Dalam era globalisasi saat ini, persaingan semakin ketat baik di dalam maupun luar negeri. Kata “Dukun” sepertinya sudah tidak asing lagi didengar oleh Kita. Dari kalangan atas sampai bawah pasti mengetahui bahkan percaya akan “kekuatan” dukun-dukun yang pernah di datangi, tak sedikit pula yang tidak percaya akan dukun.

Menurut sejarah, dukun sama dengan dokter, psikiater, pengamat politik, pengaman kebudayaan, ahli alam dan cendekiawan zaman dahulu di Indonesia. Sampai zaman walisongo terdahulu, dukun di Indonesia jika ingin menyembuhkan atau menyelesaikan suatu permasalahan selalu bertapa / berdo’a untuk meminta petunjuk dari Tuhan, baru berbicara atau mencoba menyembuhkan penyakit tersebut. Saat ini, bisa dilihat bahwa dukun tidak pernah meminta petunjuk Tuhan, tapi menggunakan ilmu Jin / Setan yang membuat perdukunan menjadi disalahartikan.

Di luar Indonesia pun, terdapat dukun hanya namanya saja yang berbeda lebih menggunakan kata modern. Mereka menyebutnya “Paranormal”. Di Indonesia sendiri kini nama tersebut sudah banyak digunakan untuk “Dukun Kelas Atas” yang tidak ingin disebut sebagai “Dukun”, padahal artinya sama saja, hanya namanya yang berbeda.

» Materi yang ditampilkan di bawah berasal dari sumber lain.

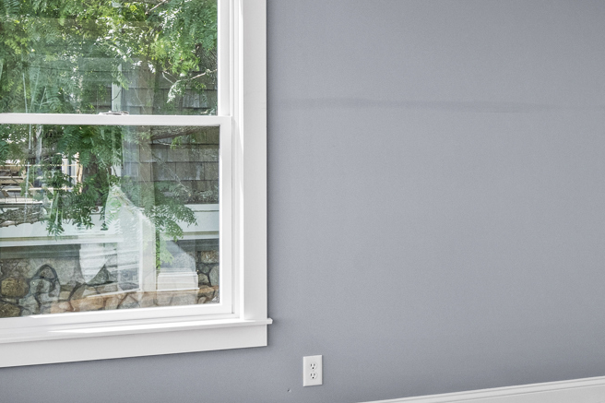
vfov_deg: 21.5
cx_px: 579
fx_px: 1057
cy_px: 143
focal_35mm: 63
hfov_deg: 30.1
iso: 320
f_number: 9
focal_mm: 16.5
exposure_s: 1/25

Istilah paranormal sebenarnya berarti sesuatu yang tidak dapat dijelaskan secara ilmiah, atau dapat pula disebut seseorang yang mempunyai kemampuan untuk memahami, mengetahui serta mempercayai hal-hal yang tidak dapat dijelaskan secara ilmiah. Istilah supranatural erat kaitannya dengan paranormal. Yakni sebuah istilah yang berarti tidak dapat dijelaskan secara ilmiah dan rasional.

Ada 3 sebutan yang memiliki konotasi yang berbeda untuk konteks yang mirip dengan dukun, paranormal dan praktisi supranatural tersebut, yaitu witch atau tukang sihir, phsychic atau cenayang dan voodoo atau dukun ilmu hitam.Perdukunan seperti sudah menjadi sesuatu yang “Lazim” untuk diperbincangkan bahkan dipraktikan tidak sesuai dengan ajaran yang telah ditentukan / melenceng dari arti dan fungsi sebenarnya.

Pada zaman kita sekarang, praktik perdukunan juga banyak. Bukan karena terputusnya wahyu. Tetapi karena jauhnya masyarakat dari ajaran wahyu (Al-Qur'an), serta keengganan mereka untuk mempelajari dan mengamalkannya. Jumlah mereka jutaan, tersebar di seantero bumi nusantara ini. Ada seorang dukun ternama yang pernah menyampaikan ke Majalah Ghoib, bahwa Jumlah personil dukun yang bernaung dalam kelompoknya berjumlah lebih dari 13 juta personil. Itu hanya satu paguyuban, belum lagi paguyuban dan kelolmpok lainnya yang tidak dibawah naungannya.

Tidak semua dukun yang membuka praktik perdukunan benar-benar seorang dukun. Tidak semua dukun dibantu oleh jin dalam praktiknya. Tidak semua dukun menguasai ilmu-ilmu mistik atau supranatural. Di antara mereka banyak juga yang hanya modal nekat. Karena susah cari pekerjaan atau sulit mencari penghasilan, akhirnya dengan intrik dan rekayasa serta trik tersembunyi mereka membuka praktik perdukunan.

Imam al-Khatthabi mengklasifikasikan praktik perdu­kunan yang ada pada zaman Rasulullah menjadi empat bagian. Pertama, dukun yang berkolaborasi dengan jin. Dalam praktiknya, dukun tersebut selalu mendapatkan pasokan berita dari jin yang telah mencuri kabar dari langit, ada kerjasama dan keterikatan antara keduanya. Kedua, dukun yang terkadang saja dibantu oleh jin. Jin datang untuk mendikte dan menyetirnya. Ketiga, dukun yang bersandar kepada tebakan, perkiraan dan sangkaan. Keempat, dukun yang praktiknya bersandar pada pengalaman dan kebiasaan semata. la mengaitkan masalah yang ada dengan masalah serupa yang telah terjadi atau telah dialaminya. (Fathul Bari: 10/218).


KH. Abdul Wachid yang pernah terjun dalam praktik perdukunan, dan sekarang terus aktif memberantas praktik perdukunan, mendakwahi para pelaku pedukunan yang masih aktif membuka praktik, ternyata ia menemukan tipe-tipe dukun yang diklasifikasikan oleh Imam al-Khatthabi. Tidak semua dukun mempunyai kekuatan mistik. Dan yang paling banyak adalah mereka yang menggunakan intrik.